We can now design a function that will allows us to estimate the power as a function of the number of tosses:
In [59]:
coin.power <- function(ntoss=100,nsim=1000,prob=.5){
lower <- qbinom(.025,ntoss,.5)
upper <- qbinom(.975,ntoss,.5)
rr <- rbinom(nsim,ntoss,prob)
sum(rr < lower | rr > upper) / nsim
}
In [60]:
ntosses <- c(10,100,200,500,600,800,1000,1500,2000,2500)
res <- sapply(ntosses,coin.power,prob=.55)
names(res) <- ntosses
plot( ntosses, res , type="l", main="ES=5%",xlab="# of toss", ylab="power")
abline(v=1000, col="red")
abline(h=.886, col="red")
res[ntosses == 1000]
A researcher that would start an experiment using 1000 tosses will have a probability of finding the correct conlusion of about 90%.
In [61]:
res = sapply(ntosses,coin.power,prob=.70)
names(res) = ntosses
plot( ntosses, res , type="l", main="ES=20%",xlab="# of toss", ylab="power")
In [62]:
res = sapply(ntosses,coin.power,prob=.51)
names(res) = ntosses
plot( ntosses, res , type="l", main="ES=1%",xlab="# of toss", ylab="power")
Clearly an effect of 1% is too small to be detected event by tossing the coin a thousand times. If a researcher would run this experiment he would conclude that the coin is fair with a probability of 85%, which we know is not true.
Thus the researcher has a 85% probability of finding drawing the wrong conclusions. It is important to note that even if several independant research groups would repeat this experiment the probability to find the correct conclusion is very small, less than 40%.
In [143]:
0.85^3
Out[143]:
In [258]:
library(plotrix)
coin.power <- function(ntoss=100,nsim=1000,prob=.5, alpha){
lower <- qbinom(alpha/2,ntoss,.5)
upper <- qbinom(1-alpha/2,ntoss,.5)
rr <- rbinom(nsim,ntoss,prob)
sum(rr < lower | rr > upper) / nsim
}
ntosses <- c(10,100,200,500,600,800,1000,1500,2000,2500)
options(repr.plot.width=8, repr.plot.height=4) # change these setting to plot larger figures
par(mfrow=c(1,2))
res = sapply(ntosses,coin.power,prob=.51,alpha=.05)
names(res) = ntosses
plot( ntosses, res , type="n", main="ES=1-10%, alpha=5%",xlab="# of toss", ylab="power", ylim=c(0,1))
for (i in seq(0.5,.6,length.out=10)) {
j = scale(i, center=0.5, scale=.1)
lines( ntosses, sapply(ntosses,coin.power,prob=i,alpha=.05), col=color.scale(1,.4,.2,j) )
}
plot( ntosses, res , type="n", main="ES=1-10%, alpha=.5%",xlab="# of toss", ylab="power", ylim=c(0,1))

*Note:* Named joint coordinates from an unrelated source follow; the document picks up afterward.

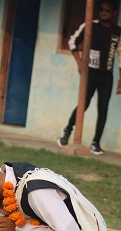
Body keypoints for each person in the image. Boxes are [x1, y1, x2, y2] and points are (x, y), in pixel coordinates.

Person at [57, 1, 121, 155]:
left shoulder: (117, 31)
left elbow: (120, 54)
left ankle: (95, 143)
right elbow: (73, 42)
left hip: (106, 75)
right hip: (90, 74)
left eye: (107, 10)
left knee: (103, 108)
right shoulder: (90, 25)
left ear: (114, 13)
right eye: (101, 9)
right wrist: (79, 63)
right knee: (83, 105)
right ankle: (67, 130)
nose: (103, 12)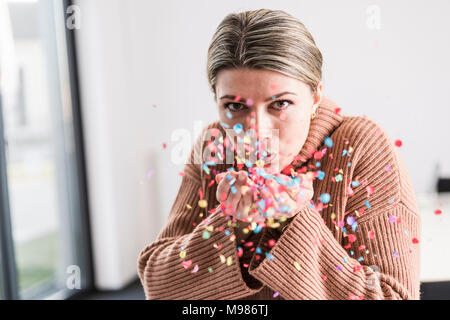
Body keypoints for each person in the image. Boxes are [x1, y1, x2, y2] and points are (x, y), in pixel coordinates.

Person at [137, 8, 421, 300]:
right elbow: (159, 287)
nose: (257, 132)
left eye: (280, 104)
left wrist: (293, 221)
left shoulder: (362, 147)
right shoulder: (215, 146)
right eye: (235, 107)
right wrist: (235, 225)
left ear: (315, 97)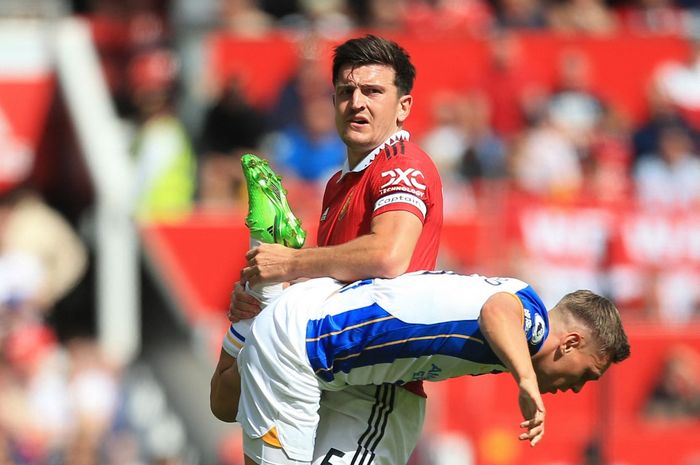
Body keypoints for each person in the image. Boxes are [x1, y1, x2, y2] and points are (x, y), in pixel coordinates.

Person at [213, 34, 444, 465]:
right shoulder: (340, 184)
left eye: (373, 91)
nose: (357, 102)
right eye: (346, 91)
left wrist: (291, 263)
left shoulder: (403, 163)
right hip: (331, 378)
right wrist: (266, 306)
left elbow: (388, 255)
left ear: (403, 107)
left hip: (375, 389)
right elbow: (222, 406)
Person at [211, 270, 631, 465]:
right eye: (587, 375)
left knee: (223, 404)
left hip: (309, 315)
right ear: (571, 342)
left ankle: (253, 316)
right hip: (306, 348)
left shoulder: (522, 296)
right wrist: (526, 382)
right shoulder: (533, 327)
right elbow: (497, 311)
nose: (576, 389)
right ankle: (260, 311)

for (i in seq(0.5,.6,length.out=10)) {
j = scale(i, center=0.5, scale=.1)
lines( ntosses, sapply(ntosses,coin.power,prob=i,alpha=.005), col=color.scale(1,.4,.2,j) )
}
On the above figure, the effect of $\alpha$ is clearly visible. If a researcher chooses to decrease the type-I error rate ($\alpha$) in order to decrease the false negative (negative being rejecting the null hyptothesis, when the coin is indeed fair), he will also decrease the power of his experiment.

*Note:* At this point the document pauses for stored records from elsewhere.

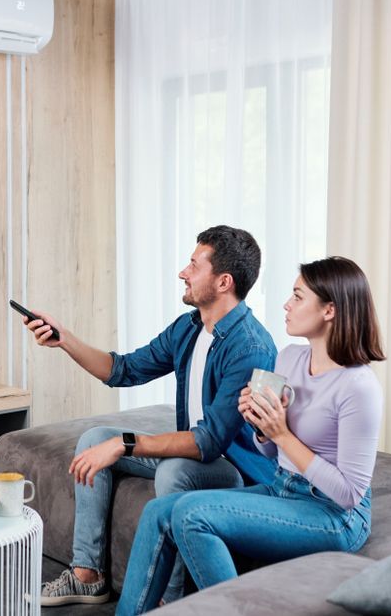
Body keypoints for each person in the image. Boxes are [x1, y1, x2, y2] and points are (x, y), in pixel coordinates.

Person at [22, 226, 278, 607]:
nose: (183, 272)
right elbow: (122, 370)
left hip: (233, 468)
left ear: (223, 282)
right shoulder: (190, 328)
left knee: (173, 472)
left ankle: (168, 602)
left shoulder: (250, 347)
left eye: (194, 264)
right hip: (194, 449)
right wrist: (65, 339)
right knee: (95, 438)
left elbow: (208, 444)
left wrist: (124, 445)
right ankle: (87, 575)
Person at [116, 256, 385, 615]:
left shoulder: (359, 387)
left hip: (333, 514)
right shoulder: (289, 358)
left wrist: (283, 433)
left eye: (298, 297)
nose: (286, 305)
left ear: (329, 310)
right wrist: (260, 425)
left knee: (193, 516)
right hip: (282, 487)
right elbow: (272, 453)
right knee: (159, 511)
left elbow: (350, 494)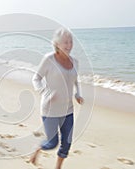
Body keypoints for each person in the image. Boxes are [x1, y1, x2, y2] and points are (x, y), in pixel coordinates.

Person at [30, 27, 84, 169]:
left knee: (67, 143)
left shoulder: (75, 62)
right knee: (52, 143)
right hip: (50, 109)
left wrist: (78, 94)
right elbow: (36, 78)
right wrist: (44, 92)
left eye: (71, 42)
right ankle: (37, 149)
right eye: (65, 42)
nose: (69, 45)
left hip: (68, 110)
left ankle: (58, 167)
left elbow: (75, 80)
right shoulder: (49, 59)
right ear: (57, 44)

This is very similar to establishing a perfect threshold value for peak detection in a spectrum. A low threshold (large $\alpha$ value) will allow to pick the signal, but will detect many spurious signals (false negatives). A high threshold (low $\alpha$ value) will avoid detecting the noise, but if set to high will prevent us to detect the signal either.
Do not say: "the difference between the two means is not statistically significant"
Say: "the data doesn't allow us to conlude that the population means differ"
p. 16 of Cohen, J. (1977). Statistical Power Analysis for the Behavioral Sciences (Rev. ed.). New York: Academic Press, Inc.